- PROBLEM DESCRIPTION -
In your copy, leave out the pictures and repeat the entries below exactly.

━━━ ENTRIES SHOWN ━━━

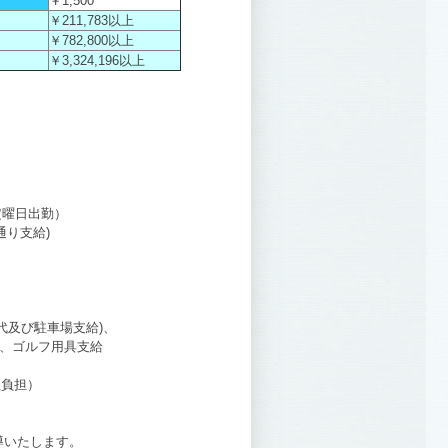
￥1,500
￥211,783以上
￥782,800以上
￥3,324,196以上
定曜日出勤）
通り支給)
代及び駐車場支給)、
担、ゴルフ用具支給
社負担）
導いたします。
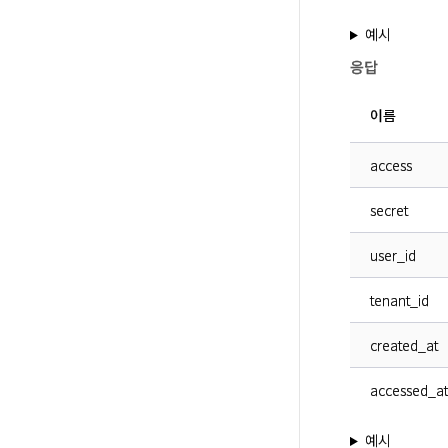
예시
응답
이름
access
secret
user_id
tenant_id
created_at
accessed_at
예시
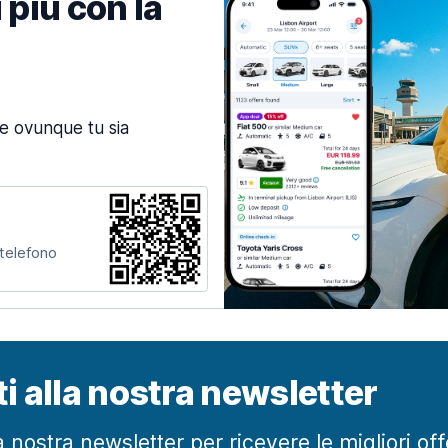
 più con la
ne ovunque tu sia
 telefono
iti alla nostra newsletter
lla nostra newsletter per ricevere le migliori of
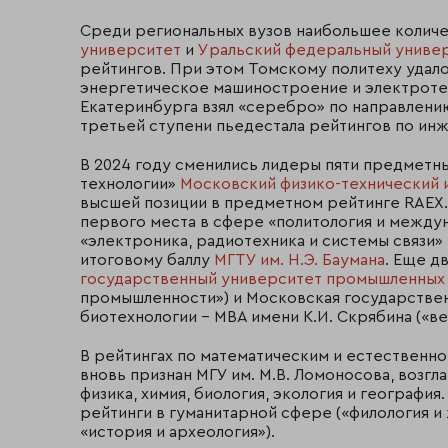
Среди региональных вузов наибольшее количе
университет
и
Уральский федеральный униве
рейтингов. При этом Томскому политеху удало
энергетическое машиностроение и электротехн
Екатеринбурга взял «серебро» по направлению
третьей ступени пьедестала рейтингов по ин
В 2024 году сменились лидеры пяти предметн
технологии»
Московский физико-технический 
высшей позиции в предметном рейтинге RAEX.
первого места в сфере «политология и межд
«электроника, радиотехника и системы связи
итоговому баллу
МГТУ им. Н.Э. Баумана
. Еще д
государственный университет промышленных т
промышленности») и Московская государстве
биотехнологии – МВА имени К.И. Скрябина («ве
В рейтингах по математическим и естественн
вновь признан МГУ им. М.В. Ломоносова, возгла
физика, химия, биология, экология и географи
рейтинги в гуманитарной сфере («филология и 
«история и археология»).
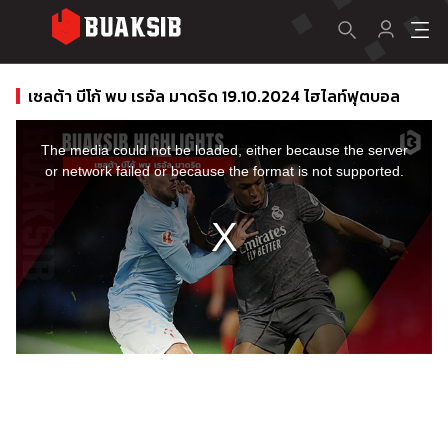
เซลต้า บีโก้ พบ เรอัล มาดริด 19.10.2024 ไฮไลท์ฟุตบอล
This
is
a
The media could not be loaded, either because the server
modal
window.
or network failed or because the format is not supported.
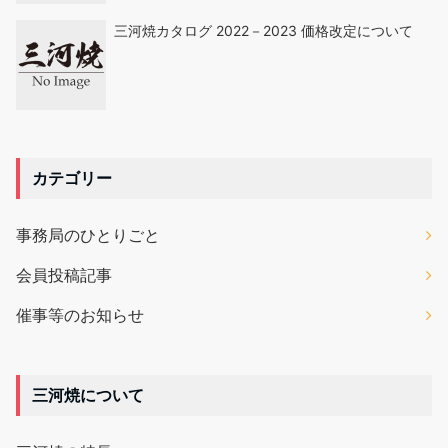
三河焼カタログ 2022－2023 価格改定について
カテゴリー
事務局のひとりごと
会員投稿記事
催事等のお知らせ
三河焼について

━━━

- THE COMPLETED TASK -
￥1,500
￥211,783以上
￥782,800以上
￥3,324,196以上
定曜日出勤）
通り支給)
代及び駐車場支給)、
担、ゴルフ用具支給
社負担）
導いたします。
예시
응답
이름
access
secret
user_id
tenant_id
created_at
accessed_at
예시
 più con la
ne ovunque tu sia
 telefono
iti alla nostra newsletter
lla nostra newsletter per ricevere le migliori of
Среди региональных вузов наибольшее количе
университет
и
Уральский федеральный униве
рейтингов. При этом Томскому политеху удало
энергетическое машиностроение и электротехн
Екатеринбурга взял «серебро» по направлению
третьей ступени пьедестала рейтингов по ин
В 2024 году сменились лидеры пяти предметн
технологии»
Московский физико-технический 
высшей позиции в предметном рейтинге RAEX.
первого места в сфере «политология и межд
«электроника, радиотехника и системы связи
итоговому баллу
МГТУ им. Н.Э. Баумана
. Еще д
государственный университет промышленных т
промышленности») и Московская государстве
биотехнологии – МВА имени К.И. Скрябина («ве
В рейтингах по математическим и естественн
вновь признан МГУ им. М.В. Ломоносова, возгла
физика, химия, биология, экология и географи
рейтинги в гуманитарной сфере («филология и 
«история и археология»).
เซลต้า บีโก้ พบ เรอัล มาดริด 19.10.2024 ไฮไลท์ฟุตบอล
This
is
a
The media could not be loaded, either because the server
modal
window.
or network failed or because the format is not supported.
三河焼カタログ 2022－2023 価格改定について
カテゴリー
事務局のひとりごと
会員投稿記事
催事等のお知らせ
三河焼について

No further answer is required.